>> begin Selected passage

SBJ/March 7-13, 2011/Labor and Agents

Hambric settles lawsuit over IMG’s signing of Anthony Kim

Liz Mullen
Golf agency Hambric Sports Management has quietly settled its lawsuit against former client and PGA star Anthony Kim and his new agency, IMG, according to sources and court records.

The case was filed in 2008 after Kim fired veteran golf agent Rocky Hambric, his first agent, and signed with IMG. The case has been the talk of the golf world because of its potential to reveal secrets about the golf talent representation business.

Hambric had subpoenaed numerous documents from IMG, including notes, letters, e-mails and memos, which referred to any and all communications or meetings the agency had regarding IMG representing Kim. But Hambric Sports; Kim’s company, Team AK Inc.; and IMG filed a notice of settlement in U.S. District Court in Dallas late last year. The terms of the settlement are confidential.

PGA Tour player Anthony Kim swung from Hambric Sports Management to IMG in 2008.
Officials from IMG and Hambric Sports declined comment. Attempts to reach Kim for comment were unsuccessful.

“The parties state that they have settled in principal all claims between them,” according to the notice.
Hambric also sued another agency, Gaylord Sports Management, and Kim’s adviser, Sterling Ball, in regard to the matter. The settlement with IMG and Kim “does not implicate or end the ongoing dispute” with Gaylord and Ball, the notice of settlement states.

AGENT HANDCUFFING ROCKS COMBINE: Every year it seems, in the business of representing premier college football players headed for the NFL draft, there is some sort of controversy involving at least one high-profile agent. Some years, the drama involves a prospect’s agent switch, and there have been at least a couple of public arguments that have almost resulted in fisticuffs over an agent firing.

Last week, the agent rumor mill went into overdrive with talk that a high-profile NFL agent was handcuffed for some alleged wrongdoing involving access to players at the NFL combine in Indianapolis. As happens in the NFL agent community, the story grew larger than life, as it continued for days without any official comment from Indianapolis police or the NFL as to what happened, with several high-profile agents from at least two different agencies rumored to be involved in some way.

>> end Selected passage

What you will do ::
**a.** According to the Hambric lawsuit article, in which court did the parties file their notice of settlement?
**b.** Repeat the Hambric lawsuit article word for word from "Hambric had subpoenaed" to "settlement are confidential.".

>> begin Supplied material

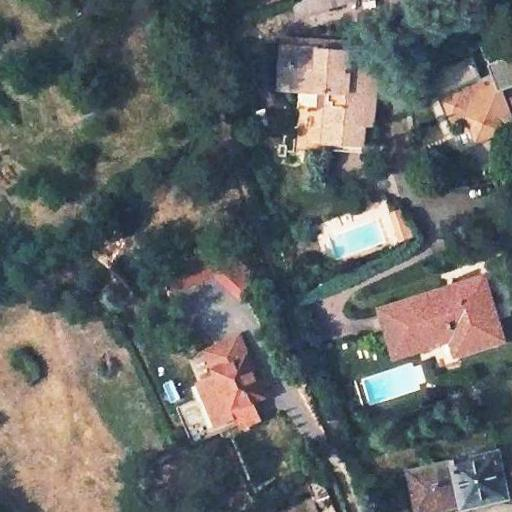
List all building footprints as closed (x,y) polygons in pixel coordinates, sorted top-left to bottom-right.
[(298,23),(360,0),(310,0),(292,7),(298,23)] [(442,83),(457,131),(475,125),(481,144),(506,137),(504,131),(511,127),(511,115),(507,99),(511,97),(511,44),(479,56),(483,69),(442,83)] [(282,51),(278,88),(326,93),(324,106),(335,108),(333,143),(367,145),(368,126),(377,127),(382,67),(357,65),(358,60),(282,51)] [(501,203),(511,200),(511,189),(509,181),(496,186),(501,203)] [(400,211),(389,215),(398,242),(412,237),(400,211)] [(232,252),(210,274),(230,292),(252,271),(232,252)] [(390,344),(393,354),(448,336),(454,354),(501,340),(493,319),(488,321),(480,298),(486,297),(481,279),(380,312),(386,332),(382,333),(385,345),(390,344)] [(150,305),(157,325),(175,318),(167,297),(150,305)] [(202,350),(212,369),(234,412),(259,400),(260,385),(245,353),(235,334),(202,350)] [(511,454),(412,483),(420,511),(456,511),(465,510),(465,511),(473,511),(511,500),(511,499),(511,496),(511,454)] [(330,511),(318,483),(304,490),(313,511),(330,511)] [(302,511),(296,497),(274,510),(274,511),(302,511)]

>> end Supplied material

Answers below ::
**a.** U.S. District Court in Dallas.

**b.**
Hambric had subpoenaed numerous documents from IMG, including notes, letters, e-mails and memos, which referred to any and all communications or meetings the agency had regarding IMG representing Kim. But Hambric Sports; Kim’s company, Team AK Inc.; and IMG filed a notice of settlement in U.S. District Court in Dallas late last year. The terms of the settlement are confidential.